The Original Dave has since pointed out that my attempt to avoid any further trauma by the complete avoidance of thinking about Batman and Robin would severely limit the possibility of any healing on my part (Actually, what he said was “You are the cheatingest cheater who ever cheated,” but I’m pretty sure that’s what he meant). Anyway, there are a couple of things gleaned on a personal level past the horrendous crimes exposed in those last two videos.

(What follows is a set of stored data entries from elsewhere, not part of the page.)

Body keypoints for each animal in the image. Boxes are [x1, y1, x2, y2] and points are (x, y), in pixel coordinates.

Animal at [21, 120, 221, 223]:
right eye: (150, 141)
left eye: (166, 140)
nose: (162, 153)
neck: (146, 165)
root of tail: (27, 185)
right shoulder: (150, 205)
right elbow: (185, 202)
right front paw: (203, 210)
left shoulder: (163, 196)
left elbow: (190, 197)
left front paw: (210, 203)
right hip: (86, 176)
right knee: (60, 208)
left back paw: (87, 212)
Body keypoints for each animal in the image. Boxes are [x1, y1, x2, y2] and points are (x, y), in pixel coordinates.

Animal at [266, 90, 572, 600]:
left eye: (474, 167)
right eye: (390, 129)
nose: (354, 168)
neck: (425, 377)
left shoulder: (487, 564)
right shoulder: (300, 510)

First, Rick stated that he knew it was bad when he first saw it, lo these many years ago, but not being a comics person, could only judge it on the level of comparative quality. Having since played the Arkham Asylum video games, he had a better grounding in the Batman mythos, and could now understand the righteous anger directed at the movie by the fanbase. How, he wondered, was Joel Schumacher allowed to still make movies, when Salman Rushdie was yet in hiding, fearful of his life? I’m lying about the Rushdie part, but you get my drift.

Second, I was kind of looking forward to that ridiculous motorcycle race segment, remembering some particularly sweet and non-realistic bits. Then i actually saw the race, and realized the moments I was anticipating were actually from one of the Charlie’s Angels movies… Full Throttle, I think… and realized that the movie had found yet another way to jam a stick into my movie watching experience.

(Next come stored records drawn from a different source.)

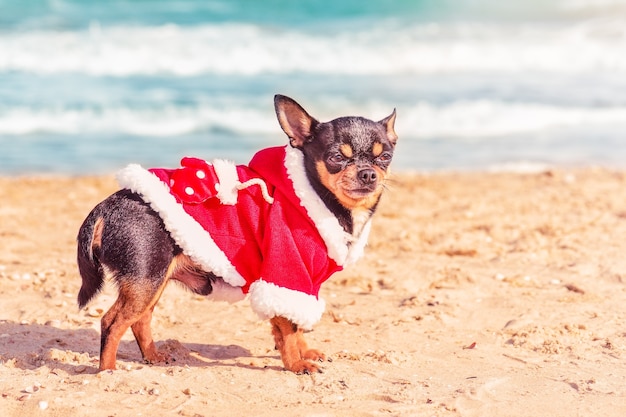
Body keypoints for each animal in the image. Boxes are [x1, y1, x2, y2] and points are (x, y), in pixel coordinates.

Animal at [78, 95, 398, 374]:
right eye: (336, 157)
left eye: (385, 157)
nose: (368, 173)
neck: (318, 197)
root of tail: (107, 206)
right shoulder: (287, 272)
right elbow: (289, 329)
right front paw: (296, 364)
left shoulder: (304, 284)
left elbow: (291, 325)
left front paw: (303, 352)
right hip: (145, 279)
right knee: (111, 322)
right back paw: (107, 371)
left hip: (152, 281)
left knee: (140, 320)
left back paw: (153, 357)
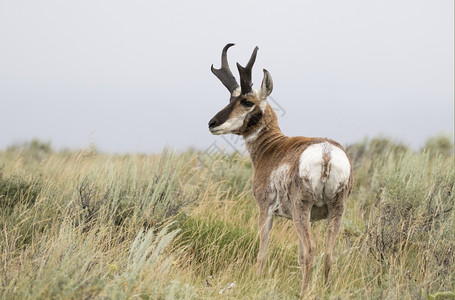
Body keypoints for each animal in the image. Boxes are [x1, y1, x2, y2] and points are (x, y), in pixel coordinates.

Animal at [208, 44, 354, 296]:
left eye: (247, 101)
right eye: (230, 98)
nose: (212, 123)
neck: (273, 146)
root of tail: (326, 152)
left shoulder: (265, 210)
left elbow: (262, 253)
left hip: (301, 209)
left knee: (311, 251)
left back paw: (303, 293)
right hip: (336, 210)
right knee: (328, 254)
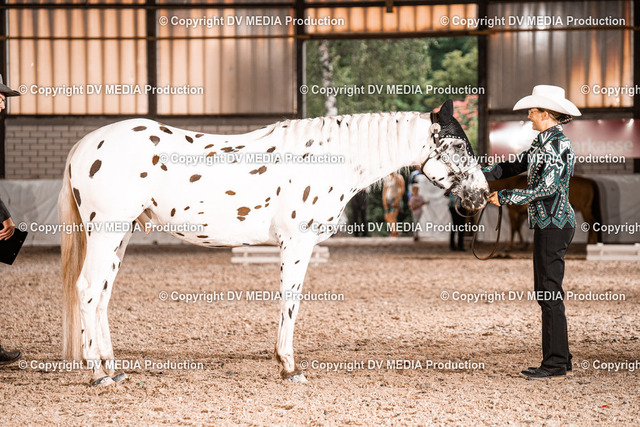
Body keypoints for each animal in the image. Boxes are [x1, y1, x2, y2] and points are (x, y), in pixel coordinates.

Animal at [58, 99, 489, 386]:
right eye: (458, 145)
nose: (482, 195)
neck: (327, 159)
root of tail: (84, 145)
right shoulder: (297, 243)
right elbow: (290, 301)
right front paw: (289, 366)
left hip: (121, 234)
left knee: (102, 293)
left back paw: (112, 367)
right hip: (107, 231)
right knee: (87, 289)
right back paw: (97, 373)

So, is Joel Schumacher also responsible for the fact that movies are only shot in two colors these days? Teal and orange? Man, he has a lot to answer for. Almost as much as whoever it was that first asked for Batman and Robin many months ago. I don’t remember who it was. It was probably Rick.

(Rick and I have often stated that we need a cable access movie review show, but we also realize that it would always end in fistfights and screams of “No, you go to hell!!!”)

After this, battered and bruised, we limped out into the night. Later, communicating by e-mail. we commiserated that yes, for some reason, this one hurt. This one, perhaps because of all the delays and postponements, had all the pain of several normal Crapfests concentrated into one. When the high point of your evening was Ninja III…

But at least we don’t have to listen to any of Rick’s requests for another year or so.